INSTRUCTION
Return every line from the records below in which the word "ölçüde" is found.

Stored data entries
::::
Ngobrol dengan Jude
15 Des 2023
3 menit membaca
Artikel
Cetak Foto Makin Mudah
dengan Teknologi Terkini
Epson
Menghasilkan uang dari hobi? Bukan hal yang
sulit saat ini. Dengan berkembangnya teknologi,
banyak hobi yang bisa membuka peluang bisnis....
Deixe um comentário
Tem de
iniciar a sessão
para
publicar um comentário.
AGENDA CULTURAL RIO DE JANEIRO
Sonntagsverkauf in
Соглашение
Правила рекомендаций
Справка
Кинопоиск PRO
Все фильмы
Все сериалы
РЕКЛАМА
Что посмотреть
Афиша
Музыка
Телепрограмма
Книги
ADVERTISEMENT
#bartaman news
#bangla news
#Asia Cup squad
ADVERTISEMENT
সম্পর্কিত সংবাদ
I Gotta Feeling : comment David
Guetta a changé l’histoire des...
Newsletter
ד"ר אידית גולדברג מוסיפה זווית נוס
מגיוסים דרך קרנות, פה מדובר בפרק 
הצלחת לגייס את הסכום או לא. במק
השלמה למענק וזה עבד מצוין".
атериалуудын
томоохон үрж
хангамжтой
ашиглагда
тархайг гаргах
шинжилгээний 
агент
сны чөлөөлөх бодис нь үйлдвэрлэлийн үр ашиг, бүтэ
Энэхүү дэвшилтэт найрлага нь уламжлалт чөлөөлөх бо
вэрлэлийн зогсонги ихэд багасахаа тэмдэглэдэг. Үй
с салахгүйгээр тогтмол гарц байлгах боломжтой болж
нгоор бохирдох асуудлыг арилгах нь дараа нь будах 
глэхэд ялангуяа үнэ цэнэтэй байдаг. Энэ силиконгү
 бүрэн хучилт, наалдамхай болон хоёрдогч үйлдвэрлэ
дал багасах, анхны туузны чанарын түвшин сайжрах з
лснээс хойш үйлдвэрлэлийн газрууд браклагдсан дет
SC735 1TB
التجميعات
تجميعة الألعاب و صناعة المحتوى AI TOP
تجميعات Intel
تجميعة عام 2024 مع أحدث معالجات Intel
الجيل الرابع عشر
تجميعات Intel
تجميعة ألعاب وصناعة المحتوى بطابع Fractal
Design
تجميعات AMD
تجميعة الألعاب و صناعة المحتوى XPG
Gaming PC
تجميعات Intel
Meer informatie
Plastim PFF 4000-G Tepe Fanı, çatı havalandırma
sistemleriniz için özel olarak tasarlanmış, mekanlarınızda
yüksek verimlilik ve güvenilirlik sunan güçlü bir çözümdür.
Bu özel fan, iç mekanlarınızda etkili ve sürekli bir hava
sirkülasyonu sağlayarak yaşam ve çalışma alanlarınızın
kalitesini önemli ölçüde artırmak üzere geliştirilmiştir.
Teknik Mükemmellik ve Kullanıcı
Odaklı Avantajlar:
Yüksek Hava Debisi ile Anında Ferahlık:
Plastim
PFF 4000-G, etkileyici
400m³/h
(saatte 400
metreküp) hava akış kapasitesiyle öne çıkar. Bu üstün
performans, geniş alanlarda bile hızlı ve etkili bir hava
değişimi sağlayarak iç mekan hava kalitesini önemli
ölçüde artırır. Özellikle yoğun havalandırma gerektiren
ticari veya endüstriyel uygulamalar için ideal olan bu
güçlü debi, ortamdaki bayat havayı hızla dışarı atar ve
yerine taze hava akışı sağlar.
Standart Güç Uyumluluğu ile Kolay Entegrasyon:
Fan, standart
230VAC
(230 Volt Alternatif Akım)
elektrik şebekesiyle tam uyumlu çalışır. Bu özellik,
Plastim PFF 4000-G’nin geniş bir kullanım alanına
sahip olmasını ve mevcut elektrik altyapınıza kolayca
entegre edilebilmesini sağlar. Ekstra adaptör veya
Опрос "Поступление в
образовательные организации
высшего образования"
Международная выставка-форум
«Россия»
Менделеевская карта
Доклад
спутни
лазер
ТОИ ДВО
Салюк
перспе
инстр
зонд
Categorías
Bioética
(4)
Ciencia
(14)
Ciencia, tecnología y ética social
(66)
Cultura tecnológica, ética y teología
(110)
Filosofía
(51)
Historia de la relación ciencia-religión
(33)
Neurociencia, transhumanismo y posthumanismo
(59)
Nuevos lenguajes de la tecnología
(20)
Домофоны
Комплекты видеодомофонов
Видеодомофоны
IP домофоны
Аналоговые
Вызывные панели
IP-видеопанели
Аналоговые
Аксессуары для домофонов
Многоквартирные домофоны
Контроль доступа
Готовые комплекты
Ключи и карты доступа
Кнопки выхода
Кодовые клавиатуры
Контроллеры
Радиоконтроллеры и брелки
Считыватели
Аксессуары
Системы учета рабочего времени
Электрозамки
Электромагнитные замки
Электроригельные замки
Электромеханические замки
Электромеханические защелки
::::
ANSWER SPACE
kalitesini önemli ölçüde artırmak üzere geliştirilmiştir.
ölçüde artırır. Özellikle yoğun havalandırma gerektiren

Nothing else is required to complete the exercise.